Elements of equivalence and non-discrimination

Orange is a vertically integrated operator, providing both retail and wholesale services. There is not any form of separation applied to its structure. Wholesale operations are dealt with by Orange Wholesale France, a specific division inside Orange. It deals with sales and purchase of fixed and mobile wholesale services for Orange Group in France. This division has its own director.

Until 14 December 2020 non-discrimination obligations imposed on Orange following the analysis of M3a and M3b/2014 were based on EoO. EoI was imposed only for access to ducts. For EoO, ARCEP monitored whether access seekers benefited from a quality of service comparable to Orange Retail through the monthly publication of KPIs. ARCEP explained that KPI results reveal that the quality of service observed for Orange Retail is, in many cases, lower than that of access seekers.

EoO also applied to the symmetric fibre access obligation imposed on all operators deploying fibre inside buildings11.
In 2017 ARCEP questioned on the need to introduce stronger non-discrimination obligations on Orange as it was becoming the leading operator in fibre deployment. 

Although smaller operators requested immediate introduction of EoI, ARCEP maintained the EoO approach in its final decision, taking into account Orange’s commitments to strengthen technical and operational processes for the access to its fibre network12. Orange committed to improve FTTH information systems and processes to guarantee equal treatment between third party network operators and Orange’s retail services.

In 2019, after monitoring how Orange implemented its commitments, ARCEP approved13 Orange’s improvements in particular on the eligibility processes, customer premises identification tools and ordering platforms.

On 15 December 2020, ARCEP adopted new decisions on the fixed broadband markets14. As more vertically integrated operators are active on the fibre market, ARCEP strengthened the nondiscrimination obligation imposed on all infrastructure operators (symmetric regime)as regards the access to information.

EoI becomes the rule to access information systems, and for technical and operational processes. Nevertheless, the authority allows for derogation if strict application of EoI would generate excessive costs due to the development of specific tools or internal reorganisation.

ARCEP did not impose on Orange specific non-discrimination obligation for access to fibre under the SMP regime. Instead, the regulator will make sure Orange implements its commitments to improve technical and operational processes, as it had committed to.
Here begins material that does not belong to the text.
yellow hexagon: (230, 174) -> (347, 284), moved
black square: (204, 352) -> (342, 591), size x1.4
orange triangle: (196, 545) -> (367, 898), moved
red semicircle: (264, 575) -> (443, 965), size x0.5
The regulator introduced one exception though: an EoI treatment applied to some extent in the provision of passive access over fibre for the business services with a 4-hour service guarantee.

In the newly defined market for physical infrastructure access, covering ducts and poles suitable for the deployment of fibre and masts, Orange must provide non-discriminatory access to its infrastructure, based on EoI, except if the infrastructure is used to deploy backhaul networks, where it is sufficient to ensure that the wholesale conditions are comparable to those provided by Orange for its own operations.